For that reason, I would default to List.moveBefore(node1, node2) unless I had some compelling reason to put that method on the Node class instead. But if you do have such a reason, it's okay as long as you keep in mind that you can no longer make any changes to List or Node without checking both class' implementations for things that might break.


The obvious disadvantage would be that a node cannot belong to more than one list. The fact that nodes can belong to more than one list is typically critical in the implementation of persistent data structures through structural sharing.

So, by making the node know about the list, you pretty much preclude making the list persistent, at least using the currently known techniques for doing so. Whether or not that is a restriction you can live with, depends on your requirements.


To me the biggest problem is:

  1. Increasing the size of a list node by an extra pointer (or references) for SLL, 3 for DLL. This might not affect performance that much if you're just sporadically allocating list nodes all over the memory space, since at that point it wouldn't matter much unless the node was just around 64 bytes, e.g., aligned to 64 byte boundaries, and the extra pointer made it over 64 bytes, in which case we would double up our cache misses. If you're using a careful allocation strategy, the smaller the list node, the better for sequential traversal, and one extra pointer might be a huge relative size increase just from the list POV.
  2. The biggest real-world benefit of linked lists even in performance-critical areas is often that ability to move nodes from one list to another, split lists into two lists and merge them in constant time, etc. You complexify this part in exchange for simplifying something that isn't that complex.
  3. Circular references were mentioned, and that might be a problem in some languages.
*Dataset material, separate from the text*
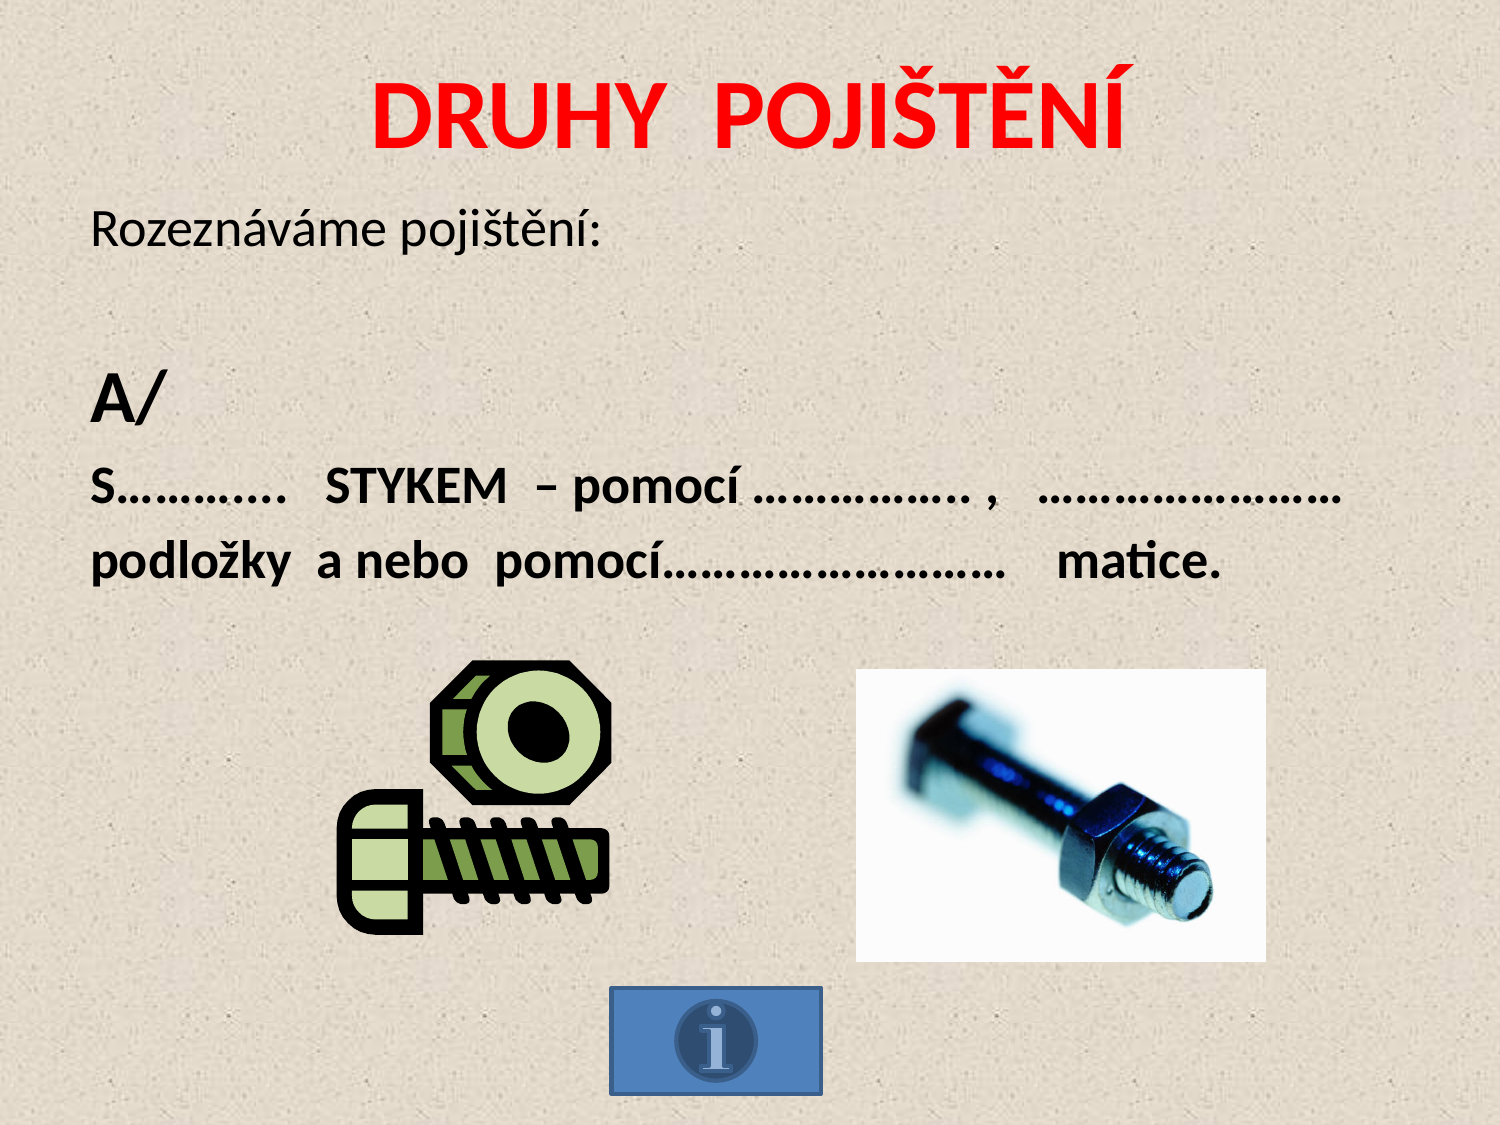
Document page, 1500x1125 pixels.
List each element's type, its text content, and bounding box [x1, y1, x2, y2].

If it's like C or C++, it would be a backpointer to the list which wouldn't affect collection in any way, the nodes would still be destroyed when requested.

What I recommend is to stop trying to put your linked list implementation into a node. Make a node raw data, a private implementation detail of a list that doesn't bother to provide much logic at all. Your life will generally become a lot easier if you stop trying to split functionality concerns too much between linked structures and their nodes: tree vs. tree node, linked list vs. list node, e.g. Put all the logic into the data structure where you have all the information you need to do everything (both head pointer and node). moveToFront should be a linked list method rather than list node method. With that, there's no more need for a backpointer.

class DataStructure

    struct Node
        // Don't put functionality here except maybe a ctor/dtor at 
        // most if you can avoid it. The distribution of concerns should 
        // this node have functionality will often make things more 
        // complex rather than simpler, and also have you reaching for 
        // backpointers quickly, potentially wanting to waste memory
        // and increase the amount of state to maintain superfluously
        // (more state usually means more potential for bugs) just
        // because we want to put functions into this Node class.
    Node* head_or_root;

Another minor thing worth noting is that there's not really much smarter work that moveToFront can do besides erase and push to front, so it might not be worth having the extra function at all except as a convenience sort of thing.

That is, unless this is unavoidable, where the clients would only have a node that they access from a previously cached, persistent space, e.g., and no access to the linked list. If they do have access to the linked list, then the easiest way is just avoid putting logic into your nodes outright, and make them private, raw data C-style struct type of things.

Even then, you will often make your life easier in this case to simply require clients to store a reference to both node and linked list, instead of always storing a backpointer in a node (which may not be needed by most operations, making us waste memory often in places that don't benefit from this).

Another thing is that since Node models implementation details of a linked list, if you can avoid exposing Node references directly and instead provide some indirect handle to it, like Iterator, it'll reduce the risk of problems.